I mean by this, we have lost any semblance of manners. We have no self-government nor self-control. Peter Drucker once wrote, “Manners are the lubricating oil of an organization. It is a law of nature that two moving bodies in contact with each other create friction. This is as true for human beings as it is for inanimate objects. Manners enable two people to work together whether they like each other or not. Bright people, especially bright young people, often do not understand this.

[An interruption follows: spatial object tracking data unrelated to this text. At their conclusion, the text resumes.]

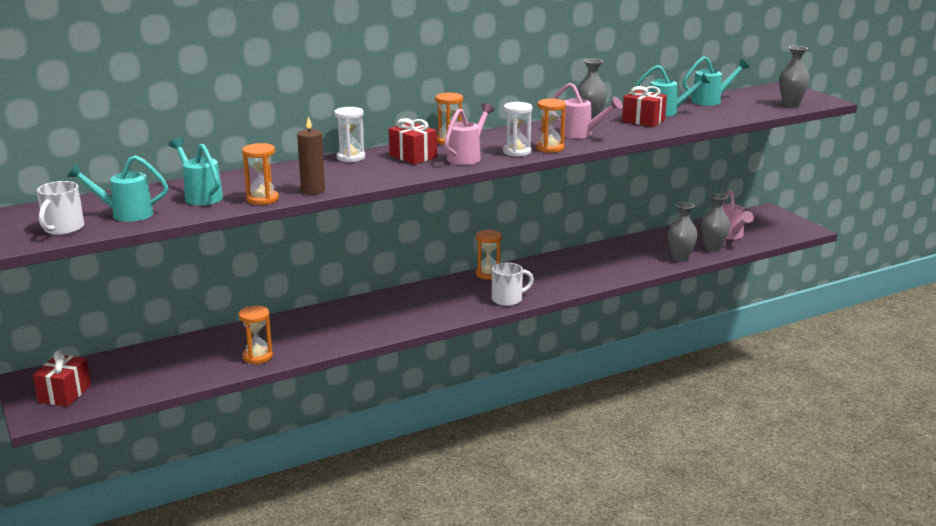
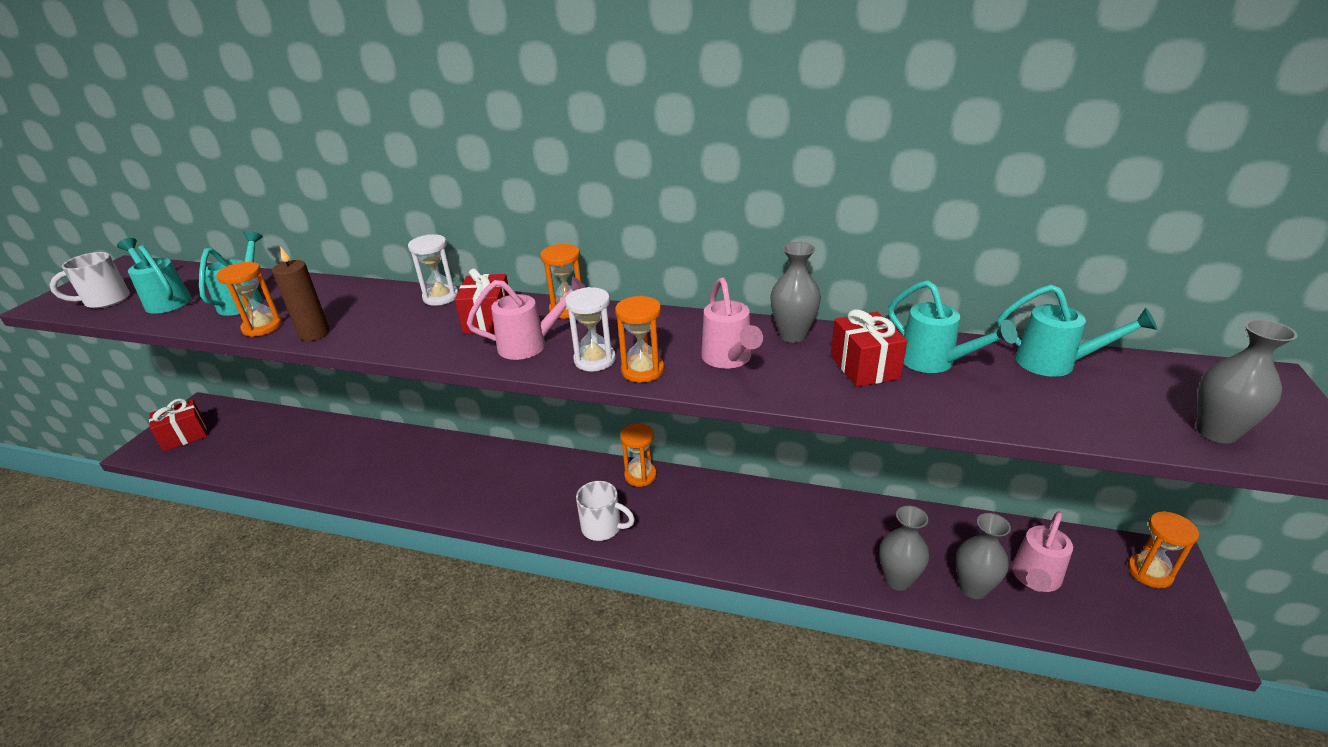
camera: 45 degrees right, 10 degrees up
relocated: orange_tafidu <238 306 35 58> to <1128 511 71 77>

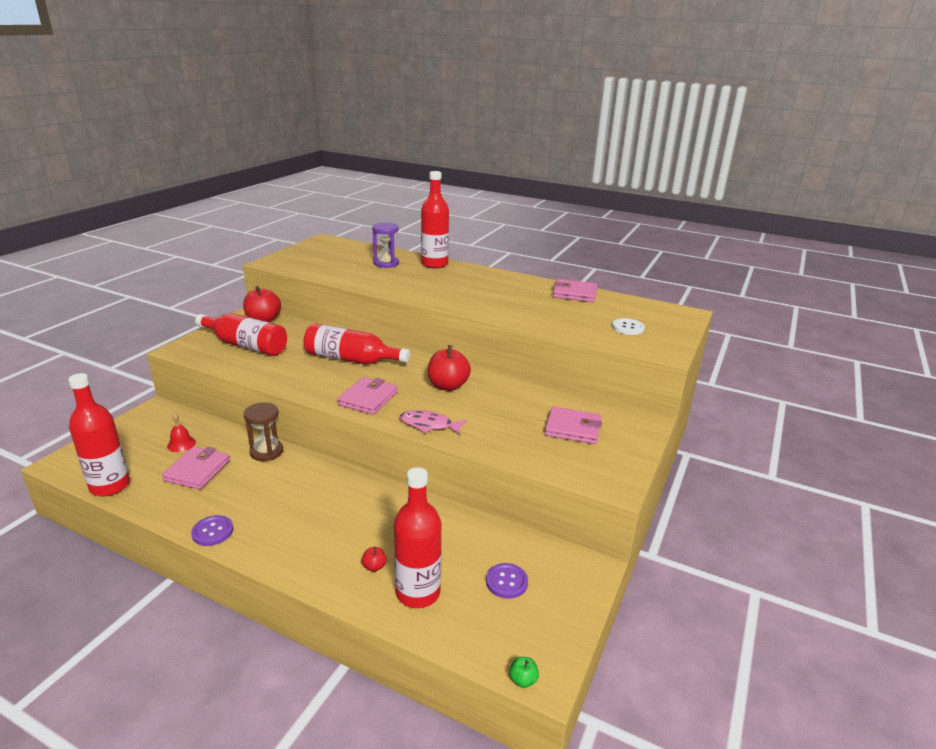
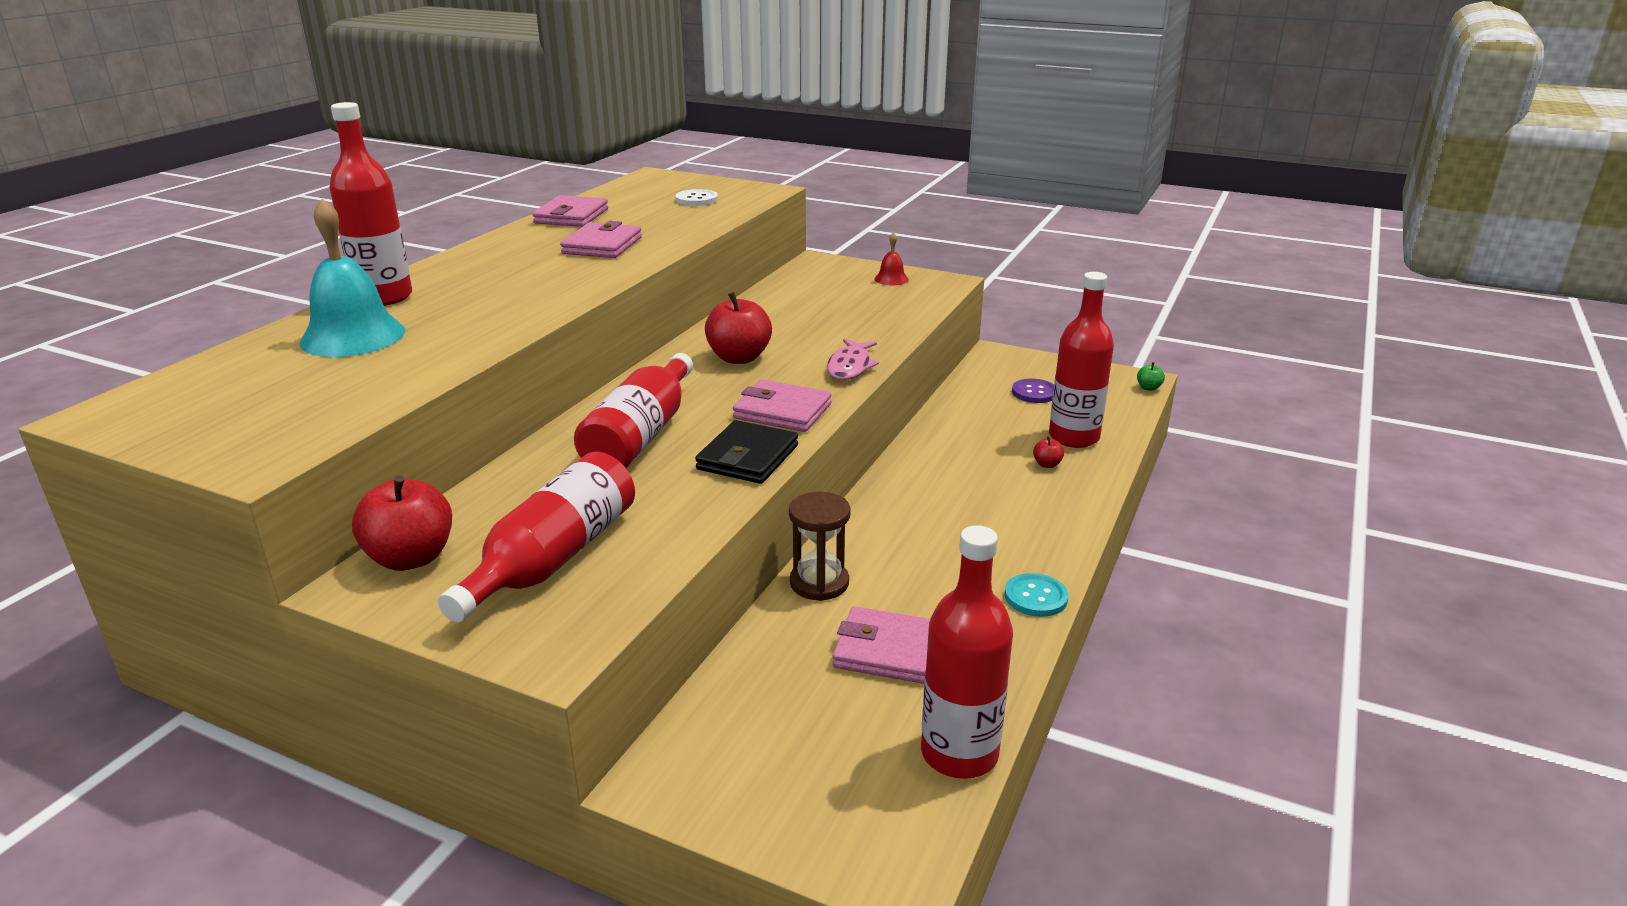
camera: 90 degrees left, 0 degrees up
appeared: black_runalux <695 420 103 64>
relocated: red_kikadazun <167 412 29 40> to <874 232 35 53>; pink_runalux <545 406 57 38> to <560 221 82 37>
exchanged: purple_tafidu <372 223 27 45> to turquoise_kikadazun <300 199 105 158>
colour: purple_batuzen <191 515 42 31> to turquoise_batuzen <1005 573 63 44>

If analysis shows that someone’s brilliant work fails again and again as soon as cooperation from others is required, it probably indicates a lack of courtesy—that is, a lack of manners.”7 “Be not deceived, evil communications corrupt good manners” (1 Cor. 15:33).

We live among covetous people

Covetousness is itself idolatry (Eph. 5:5; Col. 3:5). Paul’s testimony was that he was convinced of sin when he read in the law, “Thou shalt not covet” (Rom. 7:7). It is the tenth but foundational commandment of the second half. We do not love our neighbor because we are too busy coveting what he has. American thievery begins and ends with covetousness. Our houses are full of junk while we are constantly shopping for more. We are richer than any people in history but complain that we don’t have enough.

And So . . .

The Christian challenge is as great as it has ever been. We must be salt and light in a tasteless and dark world. The Bible was written in and for a time like ours. It was sufficient for them and it will be sufficient for us.

Notes:

  1. G.K. Chesterton, St. Thomas Aquinas (New York: Image Books, 1956) 108.
  2. Douglas Groothuis, The Soul in Cyberspace (Grand Rapids: Baker Books, 1997) 29.
  3. Michael Aeschliman, The Restitution of Man: C.S. Lewis and the Case against Scientism (Grand Rapids: Eerdmans, 1998) 32.
  4. National Right To Life: http://www.nrlpac.org/
  5. John Newton, The Letters of John Newton (Edinburgh: Banner of Truth Trust, 2000) 108.
  6. D.A. Carson, Christ and Culture Revisited (Grand Rapids: Eerdmans, 2008) 46.
  7. Peter Drucker, “Managing Oneself,” Harvard Business Review, March/April, 1999.